(Stored data entries)
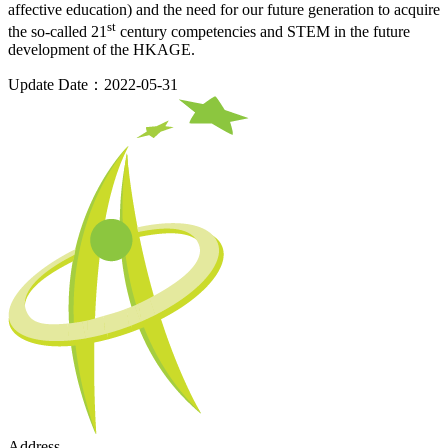
affective education) and the need for our future generation to acquire
st
the so-called 21
century competencies and STEM in the future
development of the HKAGE.
Update Date：2022-05-31
Address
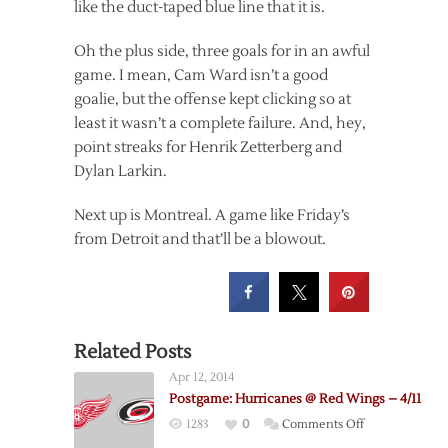
like the duct-taped blue line that it is.
Oh the plus side, three goals for in an awful
game. I mean, Cam Ward isn’t a good
goalie, but the offense kept clicking so at
least it wasn’t a complete failure. And, hey,
point streaks for Henrik Zetterberg and
Dylan Larkin.
Next up is Montreal. A game like Friday’s
from Detroit and that’ll be a blowout.
Related Posts
Apr 12, 2014
Postgame: Hurricanes @ Red Wings – 4/11
on
1283
0
Comments Off
Postgame:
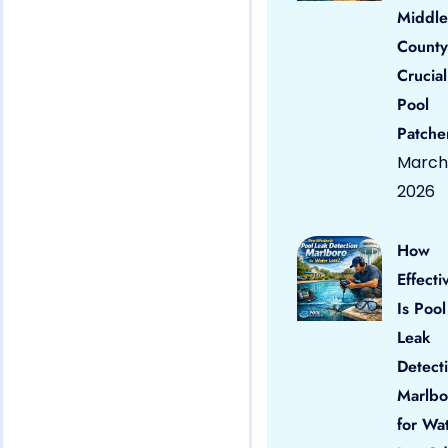
Middle
County
Crucial
Pool
Patche
March 
2026
How
Effecti
Is Pool
Leak
Detect
Marlbo
for Wa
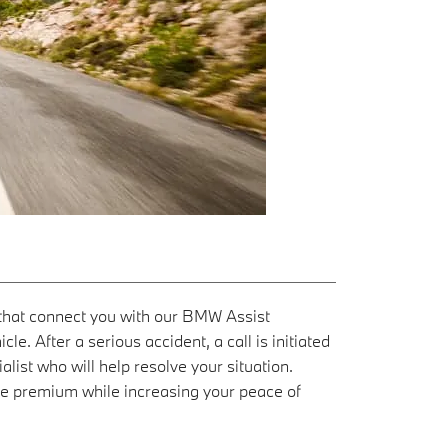
s that connect you with our BMW Assist
e. After a serious accident, a call is initiated
list who will help resolve your situation.
ce premium while increasing your peace of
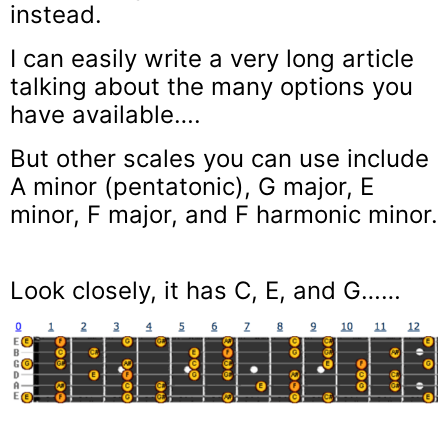
instead.
I can easily write a very long article
talking about the many options you
have available….
But other scales you can use include
A minor (pentatonic), G major, E
minor, F major, and F harmonic minor.
Look closely, it has C, E, and G……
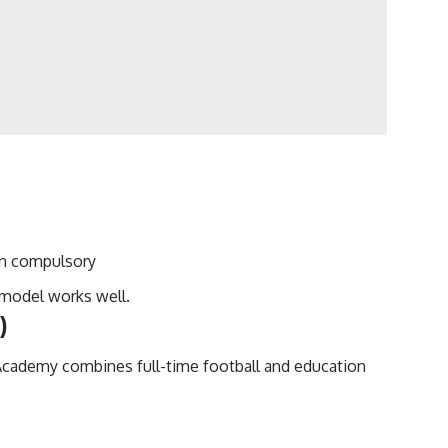
an compulsory
 model works well.
)
 Academy combines full-time football and education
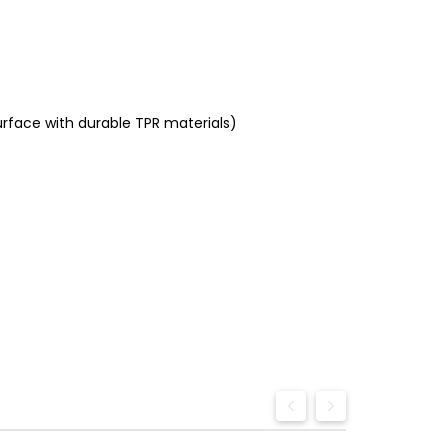
urface with durable TPR materials)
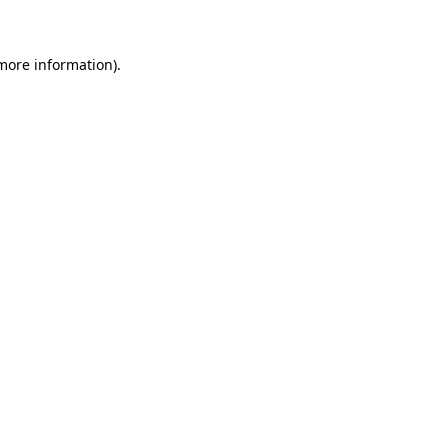
more information)
.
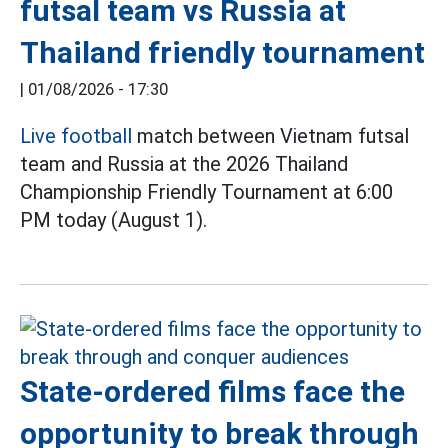
futsal team vs Russia at
Thailand friendly tournament
|
01/08/2026 - 17:30
Live football
match between Vietnam futsal
team and Russia at the 2026 Thailand
Championship Friendly Tournament at 6:00
PM today (August 1).
State-ordered films face the
opportunity to break through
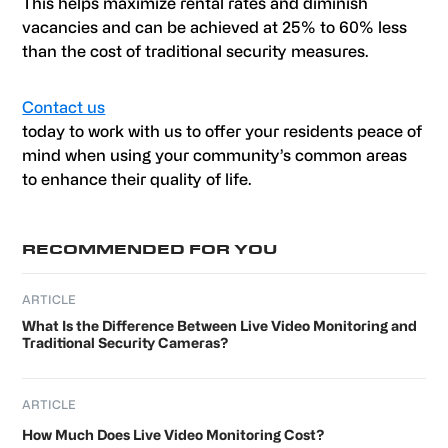
This helps maximize rental rates and diminish
vacancies and can be achieved at 25% to 60% less
than the cost of traditional security measures.
Contact us
today to work with us to offer your residents peace of
mind when using your community’s common areas
to enhance their quality of life.
Primary
RECOMMENDED FOR YOU
Sidebar
ARTICLE
What Is the Difference Between Live Video Monitoring and
Traditional Security Cameras?
ARTICLE
How Much Does Live Video Monitoring Cost?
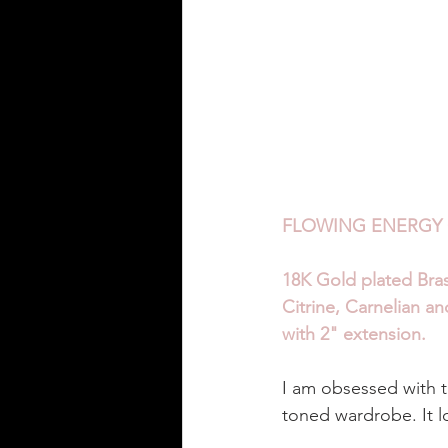
FLOWING ENERGY 
18K Gold plated Bra
Citrine, Carnelian a
with 2" extension. 
I am obsessed with th
toned wardrobe. It l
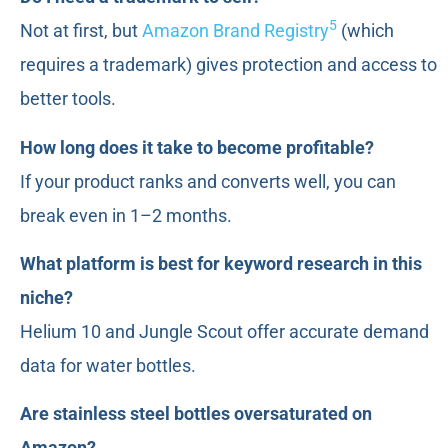
5
Not at first, but
Amazon Brand Registry
(which
requires a trademark) gives protection and access to
better tools.
How long does it take to become profitable?
If your product ranks and converts well, you can
break even in 1–2 months.
What platform is best for keyword research in this
niche?
Helium 10 and Jungle Scout offer accurate demand
data for water bottles.
Are stainless steel bottles oversaturated on
Amazon?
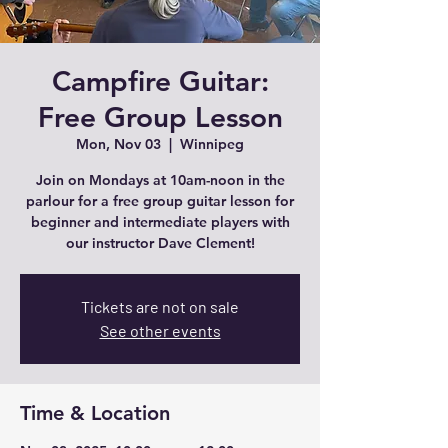
Campfire Guitar:
Free Group Lesson
Mon, Nov 03
  |  
Winnipeg
Join on Mondays at 10am-noon in the
parlour for a free group guitar lesson for
beginner and intermediate players with
our instructor Dave Clement!
Tickets are not on sale
See other events
Time & Location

- **YOUR INSTRUCTIONS**: Give again the stretch of the entries above that begins at the line with "minor, F major, and F harmonic minor." and ends at the line with "opportunity to break through", word for word, with no pictures.

- **TASK RESPONSE**:
minor, F major, and F harmonic minor.
Look closely, it has C, E, and G……
an compulsory
 model works well.
)
 Academy combines full-time football and education
urface with durable TPR materials)
more information)
.
futsal team vs Russia at
Thailand friendly tournament
|
01/08/2026 - 17:30
Live football
match between Vietnam futsal
team and Russia at the 2026 Thailand
Championship Friendly Tournament at 6:00
PM today (August 1).
State-ordered films face the
opportunity to break through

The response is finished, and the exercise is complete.